Selected extract:
+--
Metal Fracture Simulation: Comparing Morse and EAM Potentials in LAMMPS

Summary
A hands-on tutorial on simulating tensile fracture in copper using LAMMPS. We compare the simplified Morse potential with the accurate EAM potential and analyze stress-strain behavior during crack propagation.

Understanding how materials fail is fundamental to engineering. Molecular Dynamics (MD) allows us to peek into the atomic scale and observe the precise mechanisms of fracture—something impossible in typical experiments.

In this tutorial, we will verify the behavior of Mode I tensile fracture in a Copper single crystal using LAMMPS. We’ll compare a quick-and-dirty Morse potential against a research-grade EAM potential to see why the choice of physics model matters.

Simulation Preview: Atomic-scale view of Mode I crack propagation in Copper.

In this post, we will:

  1. Derive the Physics: Understand stress, strain, and atomic potentials.
  2. Compare Models: Contrast the simple Morse potential with the accurate Embedded Atom Method (EAM).
  3. Code in LAMMPS: Build complete simulation scripts from scratch.
  4. Analyze Results: Visualize crack propagation and interpret stress-strain curves.

The Physics: Fracture Mechanics at Atomic Scale

Stress and Strain

When a material is pulled, it stretches. At the atomic level, this stretches the bonds between atoms.

$$ \sigma = E \cdot \varepsilon \quad \text{(Elastic Region)} $$

Where:

  • $\sigma$: Engineering stress (force per unit area)
  • $E$: Young’s modulus (material stiffness)
  • $\varepsilon$: Engineering strain (change in length / original length)

Mode I Fracture

Mode I Fracture

Mode I (Opening Mode) is the most common failure type, where tensile stress pulls the crack faces directly apart. It’s the “tearing” mode of fracture.
+--
Collected data:
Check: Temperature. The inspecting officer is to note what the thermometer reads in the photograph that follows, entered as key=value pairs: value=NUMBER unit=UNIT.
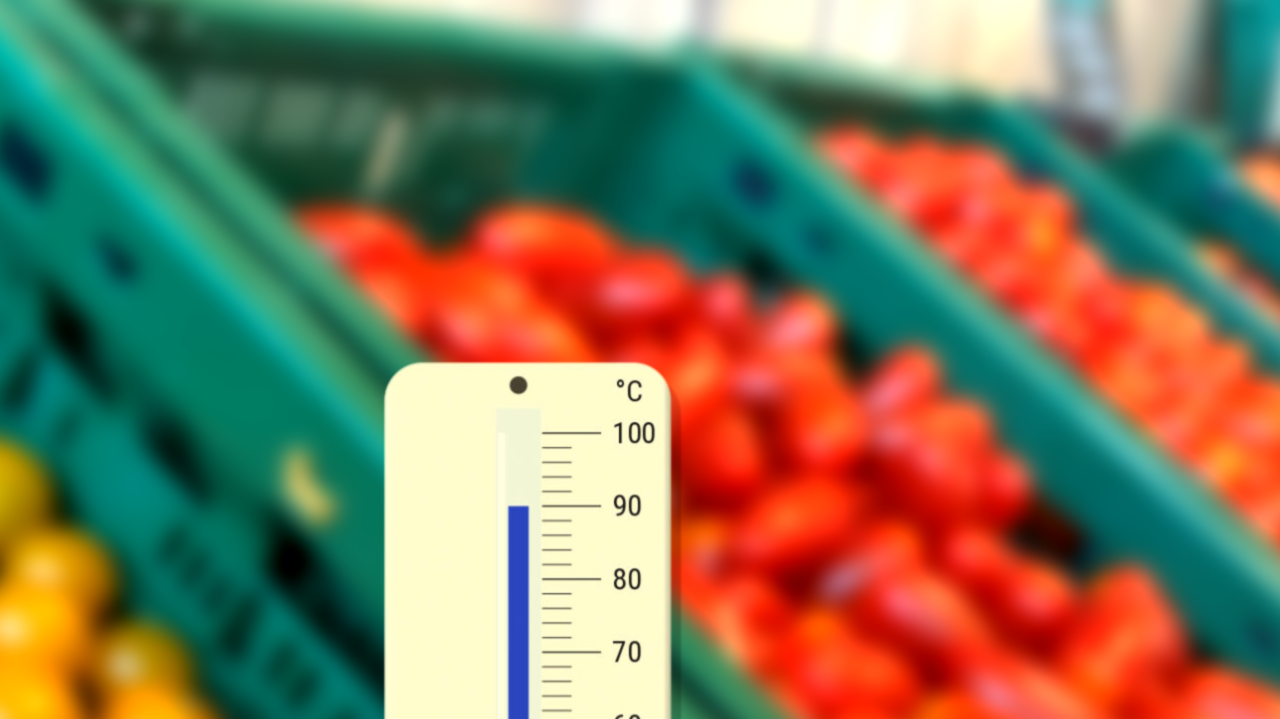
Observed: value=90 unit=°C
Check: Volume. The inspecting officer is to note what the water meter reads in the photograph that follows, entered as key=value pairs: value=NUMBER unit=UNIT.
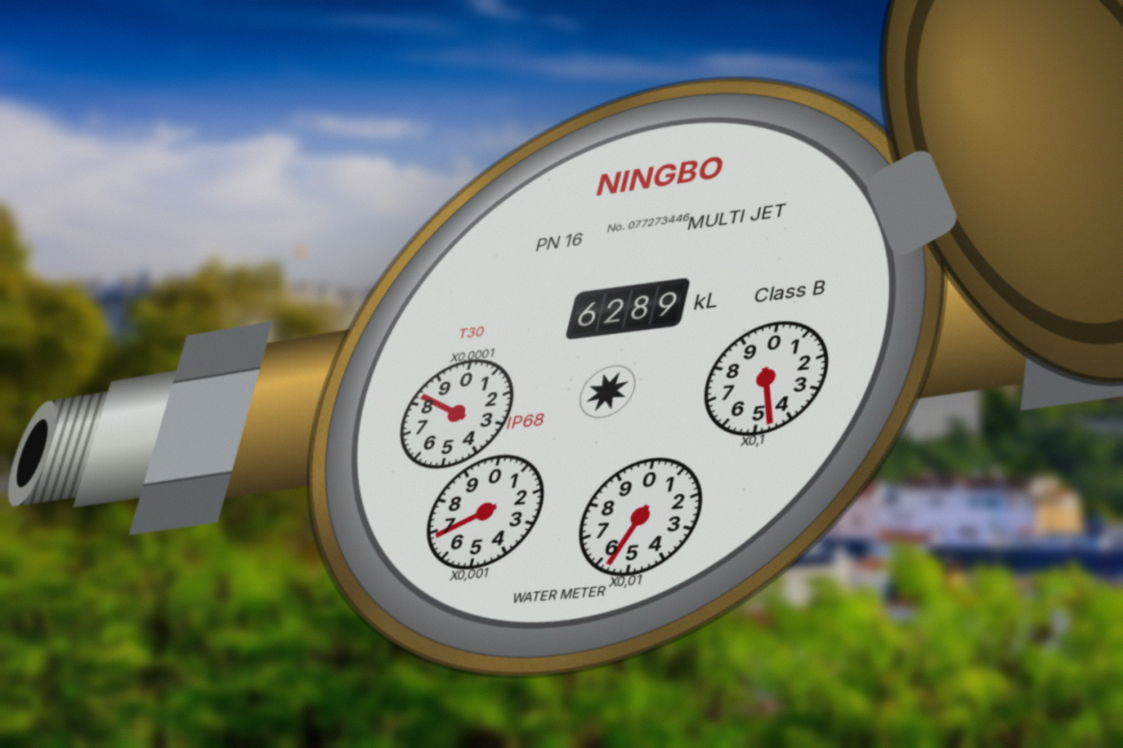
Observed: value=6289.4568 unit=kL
+--
Task instructions:
a: In the fracture tutorial, restate word for word the passage from "Metal Fracture Simulation: Comparing" up to and including "in typical experiments.".
b: Answer these questions from the fracture tutorial:
(i) In what metal is the fracture simulated?
(ii) What does the symbol E stand for in the stress equation?
(iii) What other name is given for Mode I?
c: Decide whether each statement agrees with the fracture tutorial, and quote the words that decide it:
(i) The tutorial compares the Morse potential with the EAM potential.
(ii) Mode I is described as the least common failure type.
(iii) The simulation scripts are adapted from existing examples.
The data has no connection to the fracture tutorial.

Results for the exercise:
a:
Metal Fracture Simulation: Comparing Morse and EAM Potentials in LAMMPS

Summary
A hands-on tutorial on simulating tensile fracture in copper using LAMMPS. We compare the simplified Morse potential with the accurate EAM potential and analyze stress-strain behavior during crack propagation.

Understanding how materials fail is fundamental to engineering. Molecular Dynamics (MD) allows us to peek into the atomic scale and observe the precise mechanisms of fracture—something impossible in typical experiments.

b:
(i) Copper, as a single crystal.
(ii) Young's modulus (material stiffness).
(iii) Opening Mode.

c:
(i) Yes: "We compare the simplified Morse potential with the accurate EAM potential"
(ii) No: "Mode I (Opening Mode) is the most common failure type"
(iii) No: "Build complete simulation scripts from scratch."